Congress passed the reforms on Tuesday despite the fact that they had already been blocked by the courts. In late November, four justices on the constitutional chamber of the Supreme Court ruled that the police reform measure was unconstitutional in a 4-1 vote. Since the decision was not unanimous, the full court must ratify the constitutional chamber’s ruling, but it has not yet done so.
In comments on Saturday, Lobo accused the dissenting judges of being “against police clean-up efforts” and said they were acting “in collusion to subvert the institutions” with Honduras’ business elite.
A legislative commission that investigated the judges’ ruling determined that they had broken established rules in the decision, and, on Wednesday just a day after approving the stalled reforms, Congress voted 97-31 to expel the four dissenting justices and name their replacements.
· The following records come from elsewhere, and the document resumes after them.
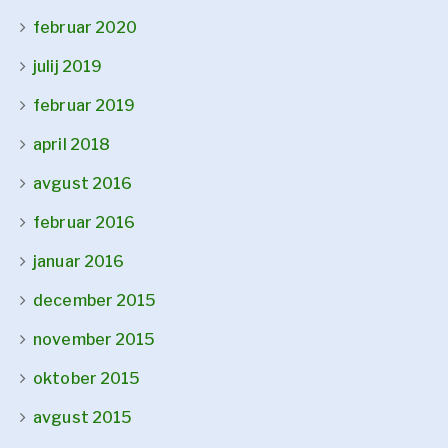
februar 2020
julij 2019
februar 2019
april 2018
avgust 2016
februar 2016
januar 2016
december 2015
november 2015
oktober 2015
avgust 2015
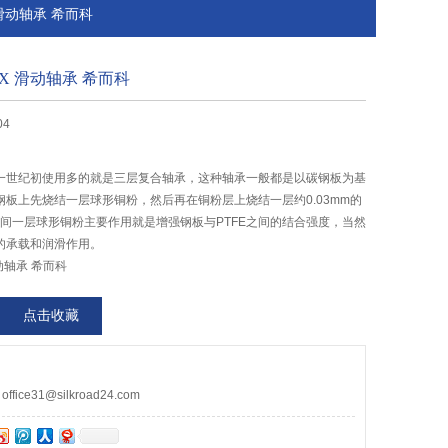
X 滑动轴承 希而科
IX 滑动轴承 希而科
04
一世纪初使用多的就是三层复合轴承，这种轴承一般都是以碳钢板为基
板上先烧结一层球形铜粉，然后再在铜粉层上烧结一层约0.03mm的
中间一层球形铜粉主要作用就是增强钢板与PTFE之间的结合强度，当然
的承载和润滑作用。
滑动轴承 希而科
点击收藏
ce31@silkroad24.com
As the voting stretched into the early morning Wednesday, police and soldiers surrounded the legislative building.
Later on, Honduran Attorney General Luis Rubí fiercely criticized the dismissal of the four judges and said that he, in turn, would look into whether the legislators could be prosecuted for violating the constitution and for violating the separation of powers.
The judges themselves released a statement on Wednesday that called their dismissal “illegitimate, illegal and unjust.” It is not yet clear whether they will make way for the four new judges that Congress chose to replace them.